Order in: Food delivery surged in the Seattle area as the COVID-19 pandemic took hold

As the country has struggled to contain the spread of the coronavirus, many businesses have suffered. But some industries haven’t just been able to survive the shutdowns and social distancing — those conditions have actually made them thrive.

Across the country, food delivery services have grown in popularity since the pandemic began. For many restaurants forced to close their dining rooms, delivery (and takeout) has become a lifeline. And as many consumers have tried to limit any potential exposure to the coronavirus, grocery delivery services have exploded in popularity.

Restaurant and grocery delivery has exploded in the Seattle metro area.

According to data from market research giant Nielsen, the number of Seattle-area households using restaurant delivery services like Grubhub and UberEats jumped about 90%.

Before the pandemic, 226,000 Seattle-area households had used a restaurant delivery service in the past 30 days. Once the pandemic hit, that number jumped to 429,000, representing more than a quarter of total households (27%) in our metro area, which includes King, Pierce and Snohomish counties.

The spike in the use of grocery delivery services like Instacart and Amazon Fresh has been even more dramatic. Before the pandemic, only about 68,000 households had used one of these services in the past 30 days. This figure more than doubled to 179,000, or more than 11% of households in the region, once the pandemic took hold.

The Seattle area has seen one of the largest increases in the use of these delivery services and ranks first among the 50 largest metropolitan areas.

The San Francisco area ranks first in the use of food-delivery services, with approximately 32% of households.
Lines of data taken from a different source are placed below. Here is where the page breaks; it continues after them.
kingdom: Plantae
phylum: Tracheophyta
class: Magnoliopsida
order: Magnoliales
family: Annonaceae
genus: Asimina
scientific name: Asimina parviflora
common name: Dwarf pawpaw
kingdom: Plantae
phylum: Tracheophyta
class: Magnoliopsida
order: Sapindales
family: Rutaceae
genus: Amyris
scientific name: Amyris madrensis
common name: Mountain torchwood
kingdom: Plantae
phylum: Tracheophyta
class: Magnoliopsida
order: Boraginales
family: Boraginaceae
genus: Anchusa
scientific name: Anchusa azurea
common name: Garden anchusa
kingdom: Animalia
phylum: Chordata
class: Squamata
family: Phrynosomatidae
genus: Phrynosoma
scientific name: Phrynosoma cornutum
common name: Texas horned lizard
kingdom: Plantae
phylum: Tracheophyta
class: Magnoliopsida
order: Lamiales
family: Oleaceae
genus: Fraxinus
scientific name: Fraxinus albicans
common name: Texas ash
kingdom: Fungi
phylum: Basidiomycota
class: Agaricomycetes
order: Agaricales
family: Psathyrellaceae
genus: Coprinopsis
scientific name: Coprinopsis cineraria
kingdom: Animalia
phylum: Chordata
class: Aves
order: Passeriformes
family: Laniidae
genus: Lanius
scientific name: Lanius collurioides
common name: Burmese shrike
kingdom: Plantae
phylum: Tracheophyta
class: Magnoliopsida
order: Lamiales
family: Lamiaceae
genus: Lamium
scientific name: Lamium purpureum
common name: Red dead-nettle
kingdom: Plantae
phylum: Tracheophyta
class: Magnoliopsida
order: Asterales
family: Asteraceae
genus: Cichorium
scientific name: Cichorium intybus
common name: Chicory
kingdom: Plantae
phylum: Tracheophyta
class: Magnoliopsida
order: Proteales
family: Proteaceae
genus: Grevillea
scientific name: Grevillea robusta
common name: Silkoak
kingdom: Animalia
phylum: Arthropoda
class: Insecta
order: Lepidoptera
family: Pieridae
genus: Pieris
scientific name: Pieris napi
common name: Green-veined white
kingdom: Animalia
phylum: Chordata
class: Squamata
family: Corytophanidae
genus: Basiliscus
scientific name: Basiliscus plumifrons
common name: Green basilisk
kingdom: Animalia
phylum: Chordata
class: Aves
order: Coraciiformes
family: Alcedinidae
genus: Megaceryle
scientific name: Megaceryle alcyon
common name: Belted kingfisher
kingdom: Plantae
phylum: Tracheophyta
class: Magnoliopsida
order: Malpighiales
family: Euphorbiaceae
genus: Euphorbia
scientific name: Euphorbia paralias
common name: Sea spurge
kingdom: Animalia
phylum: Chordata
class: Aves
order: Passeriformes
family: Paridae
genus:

Seattle ranks sixth. And for grocery delivery, Metro Orlando comes out on top with 14%. Seattle ranks seventh with the Hartford, Connecticut Metro.

These delivery services are a convenience, and during a pandemic, also a comfort, allowing customers to limit potential exposure to the virus.

Matt Neuman, who delivers groceries for Instacart in Seattle, says there’s never been a shortage of orders since he started working for the service last year. Neuman found food delivery a good way to support himself after moving to Seattle in July 2020 from Missoula, Montana.

Neuman wondered if clients valued his services less than they did during the height of the pandemic. In the past two months, for the first time, it received four-star ratings (customers rate deliveries on a five-star scale).

He says the lower ratings could be because many items have been out of stock lately, much to the chagrin of his customers. But he also speculates that customers value his service less these days than they once did.

“They felt like I was putting my life on the line” to make deliveries at the time, he said.

The handful of four-star ratings brought Neuman’s perfect five-star score down to 4.85. It may not seem like a big deal, but he says his hourly pay has dropped about 30%. (In his prime, he says he averaged about $47 an hour).

Like most conveniences, these delivery services come at a cost, such as delivery charges, service or subscription fees, and tips. It is therefore not surprising that the most affluent people tend to use these services.

According to Nielsen, the median income for a Seattle-area household that used a restaurant delivery service was $97,000, and for households that used a grocery delivery service, it was $110,000. Both of these numbers are significantly higher than the median income of all Seattle-area households, which was about $82,000.

Even though millions of people are now vaccinated and many have returned to restaurants and in-store groceries, food delivery is expected to remain much more popular than it was before the pandemic.

Nielsen surveyed nearly 2,800 people in the Seattle metro area during the pandemic (February 2020 through February 2021), and a similar number from the same time period a year earlier.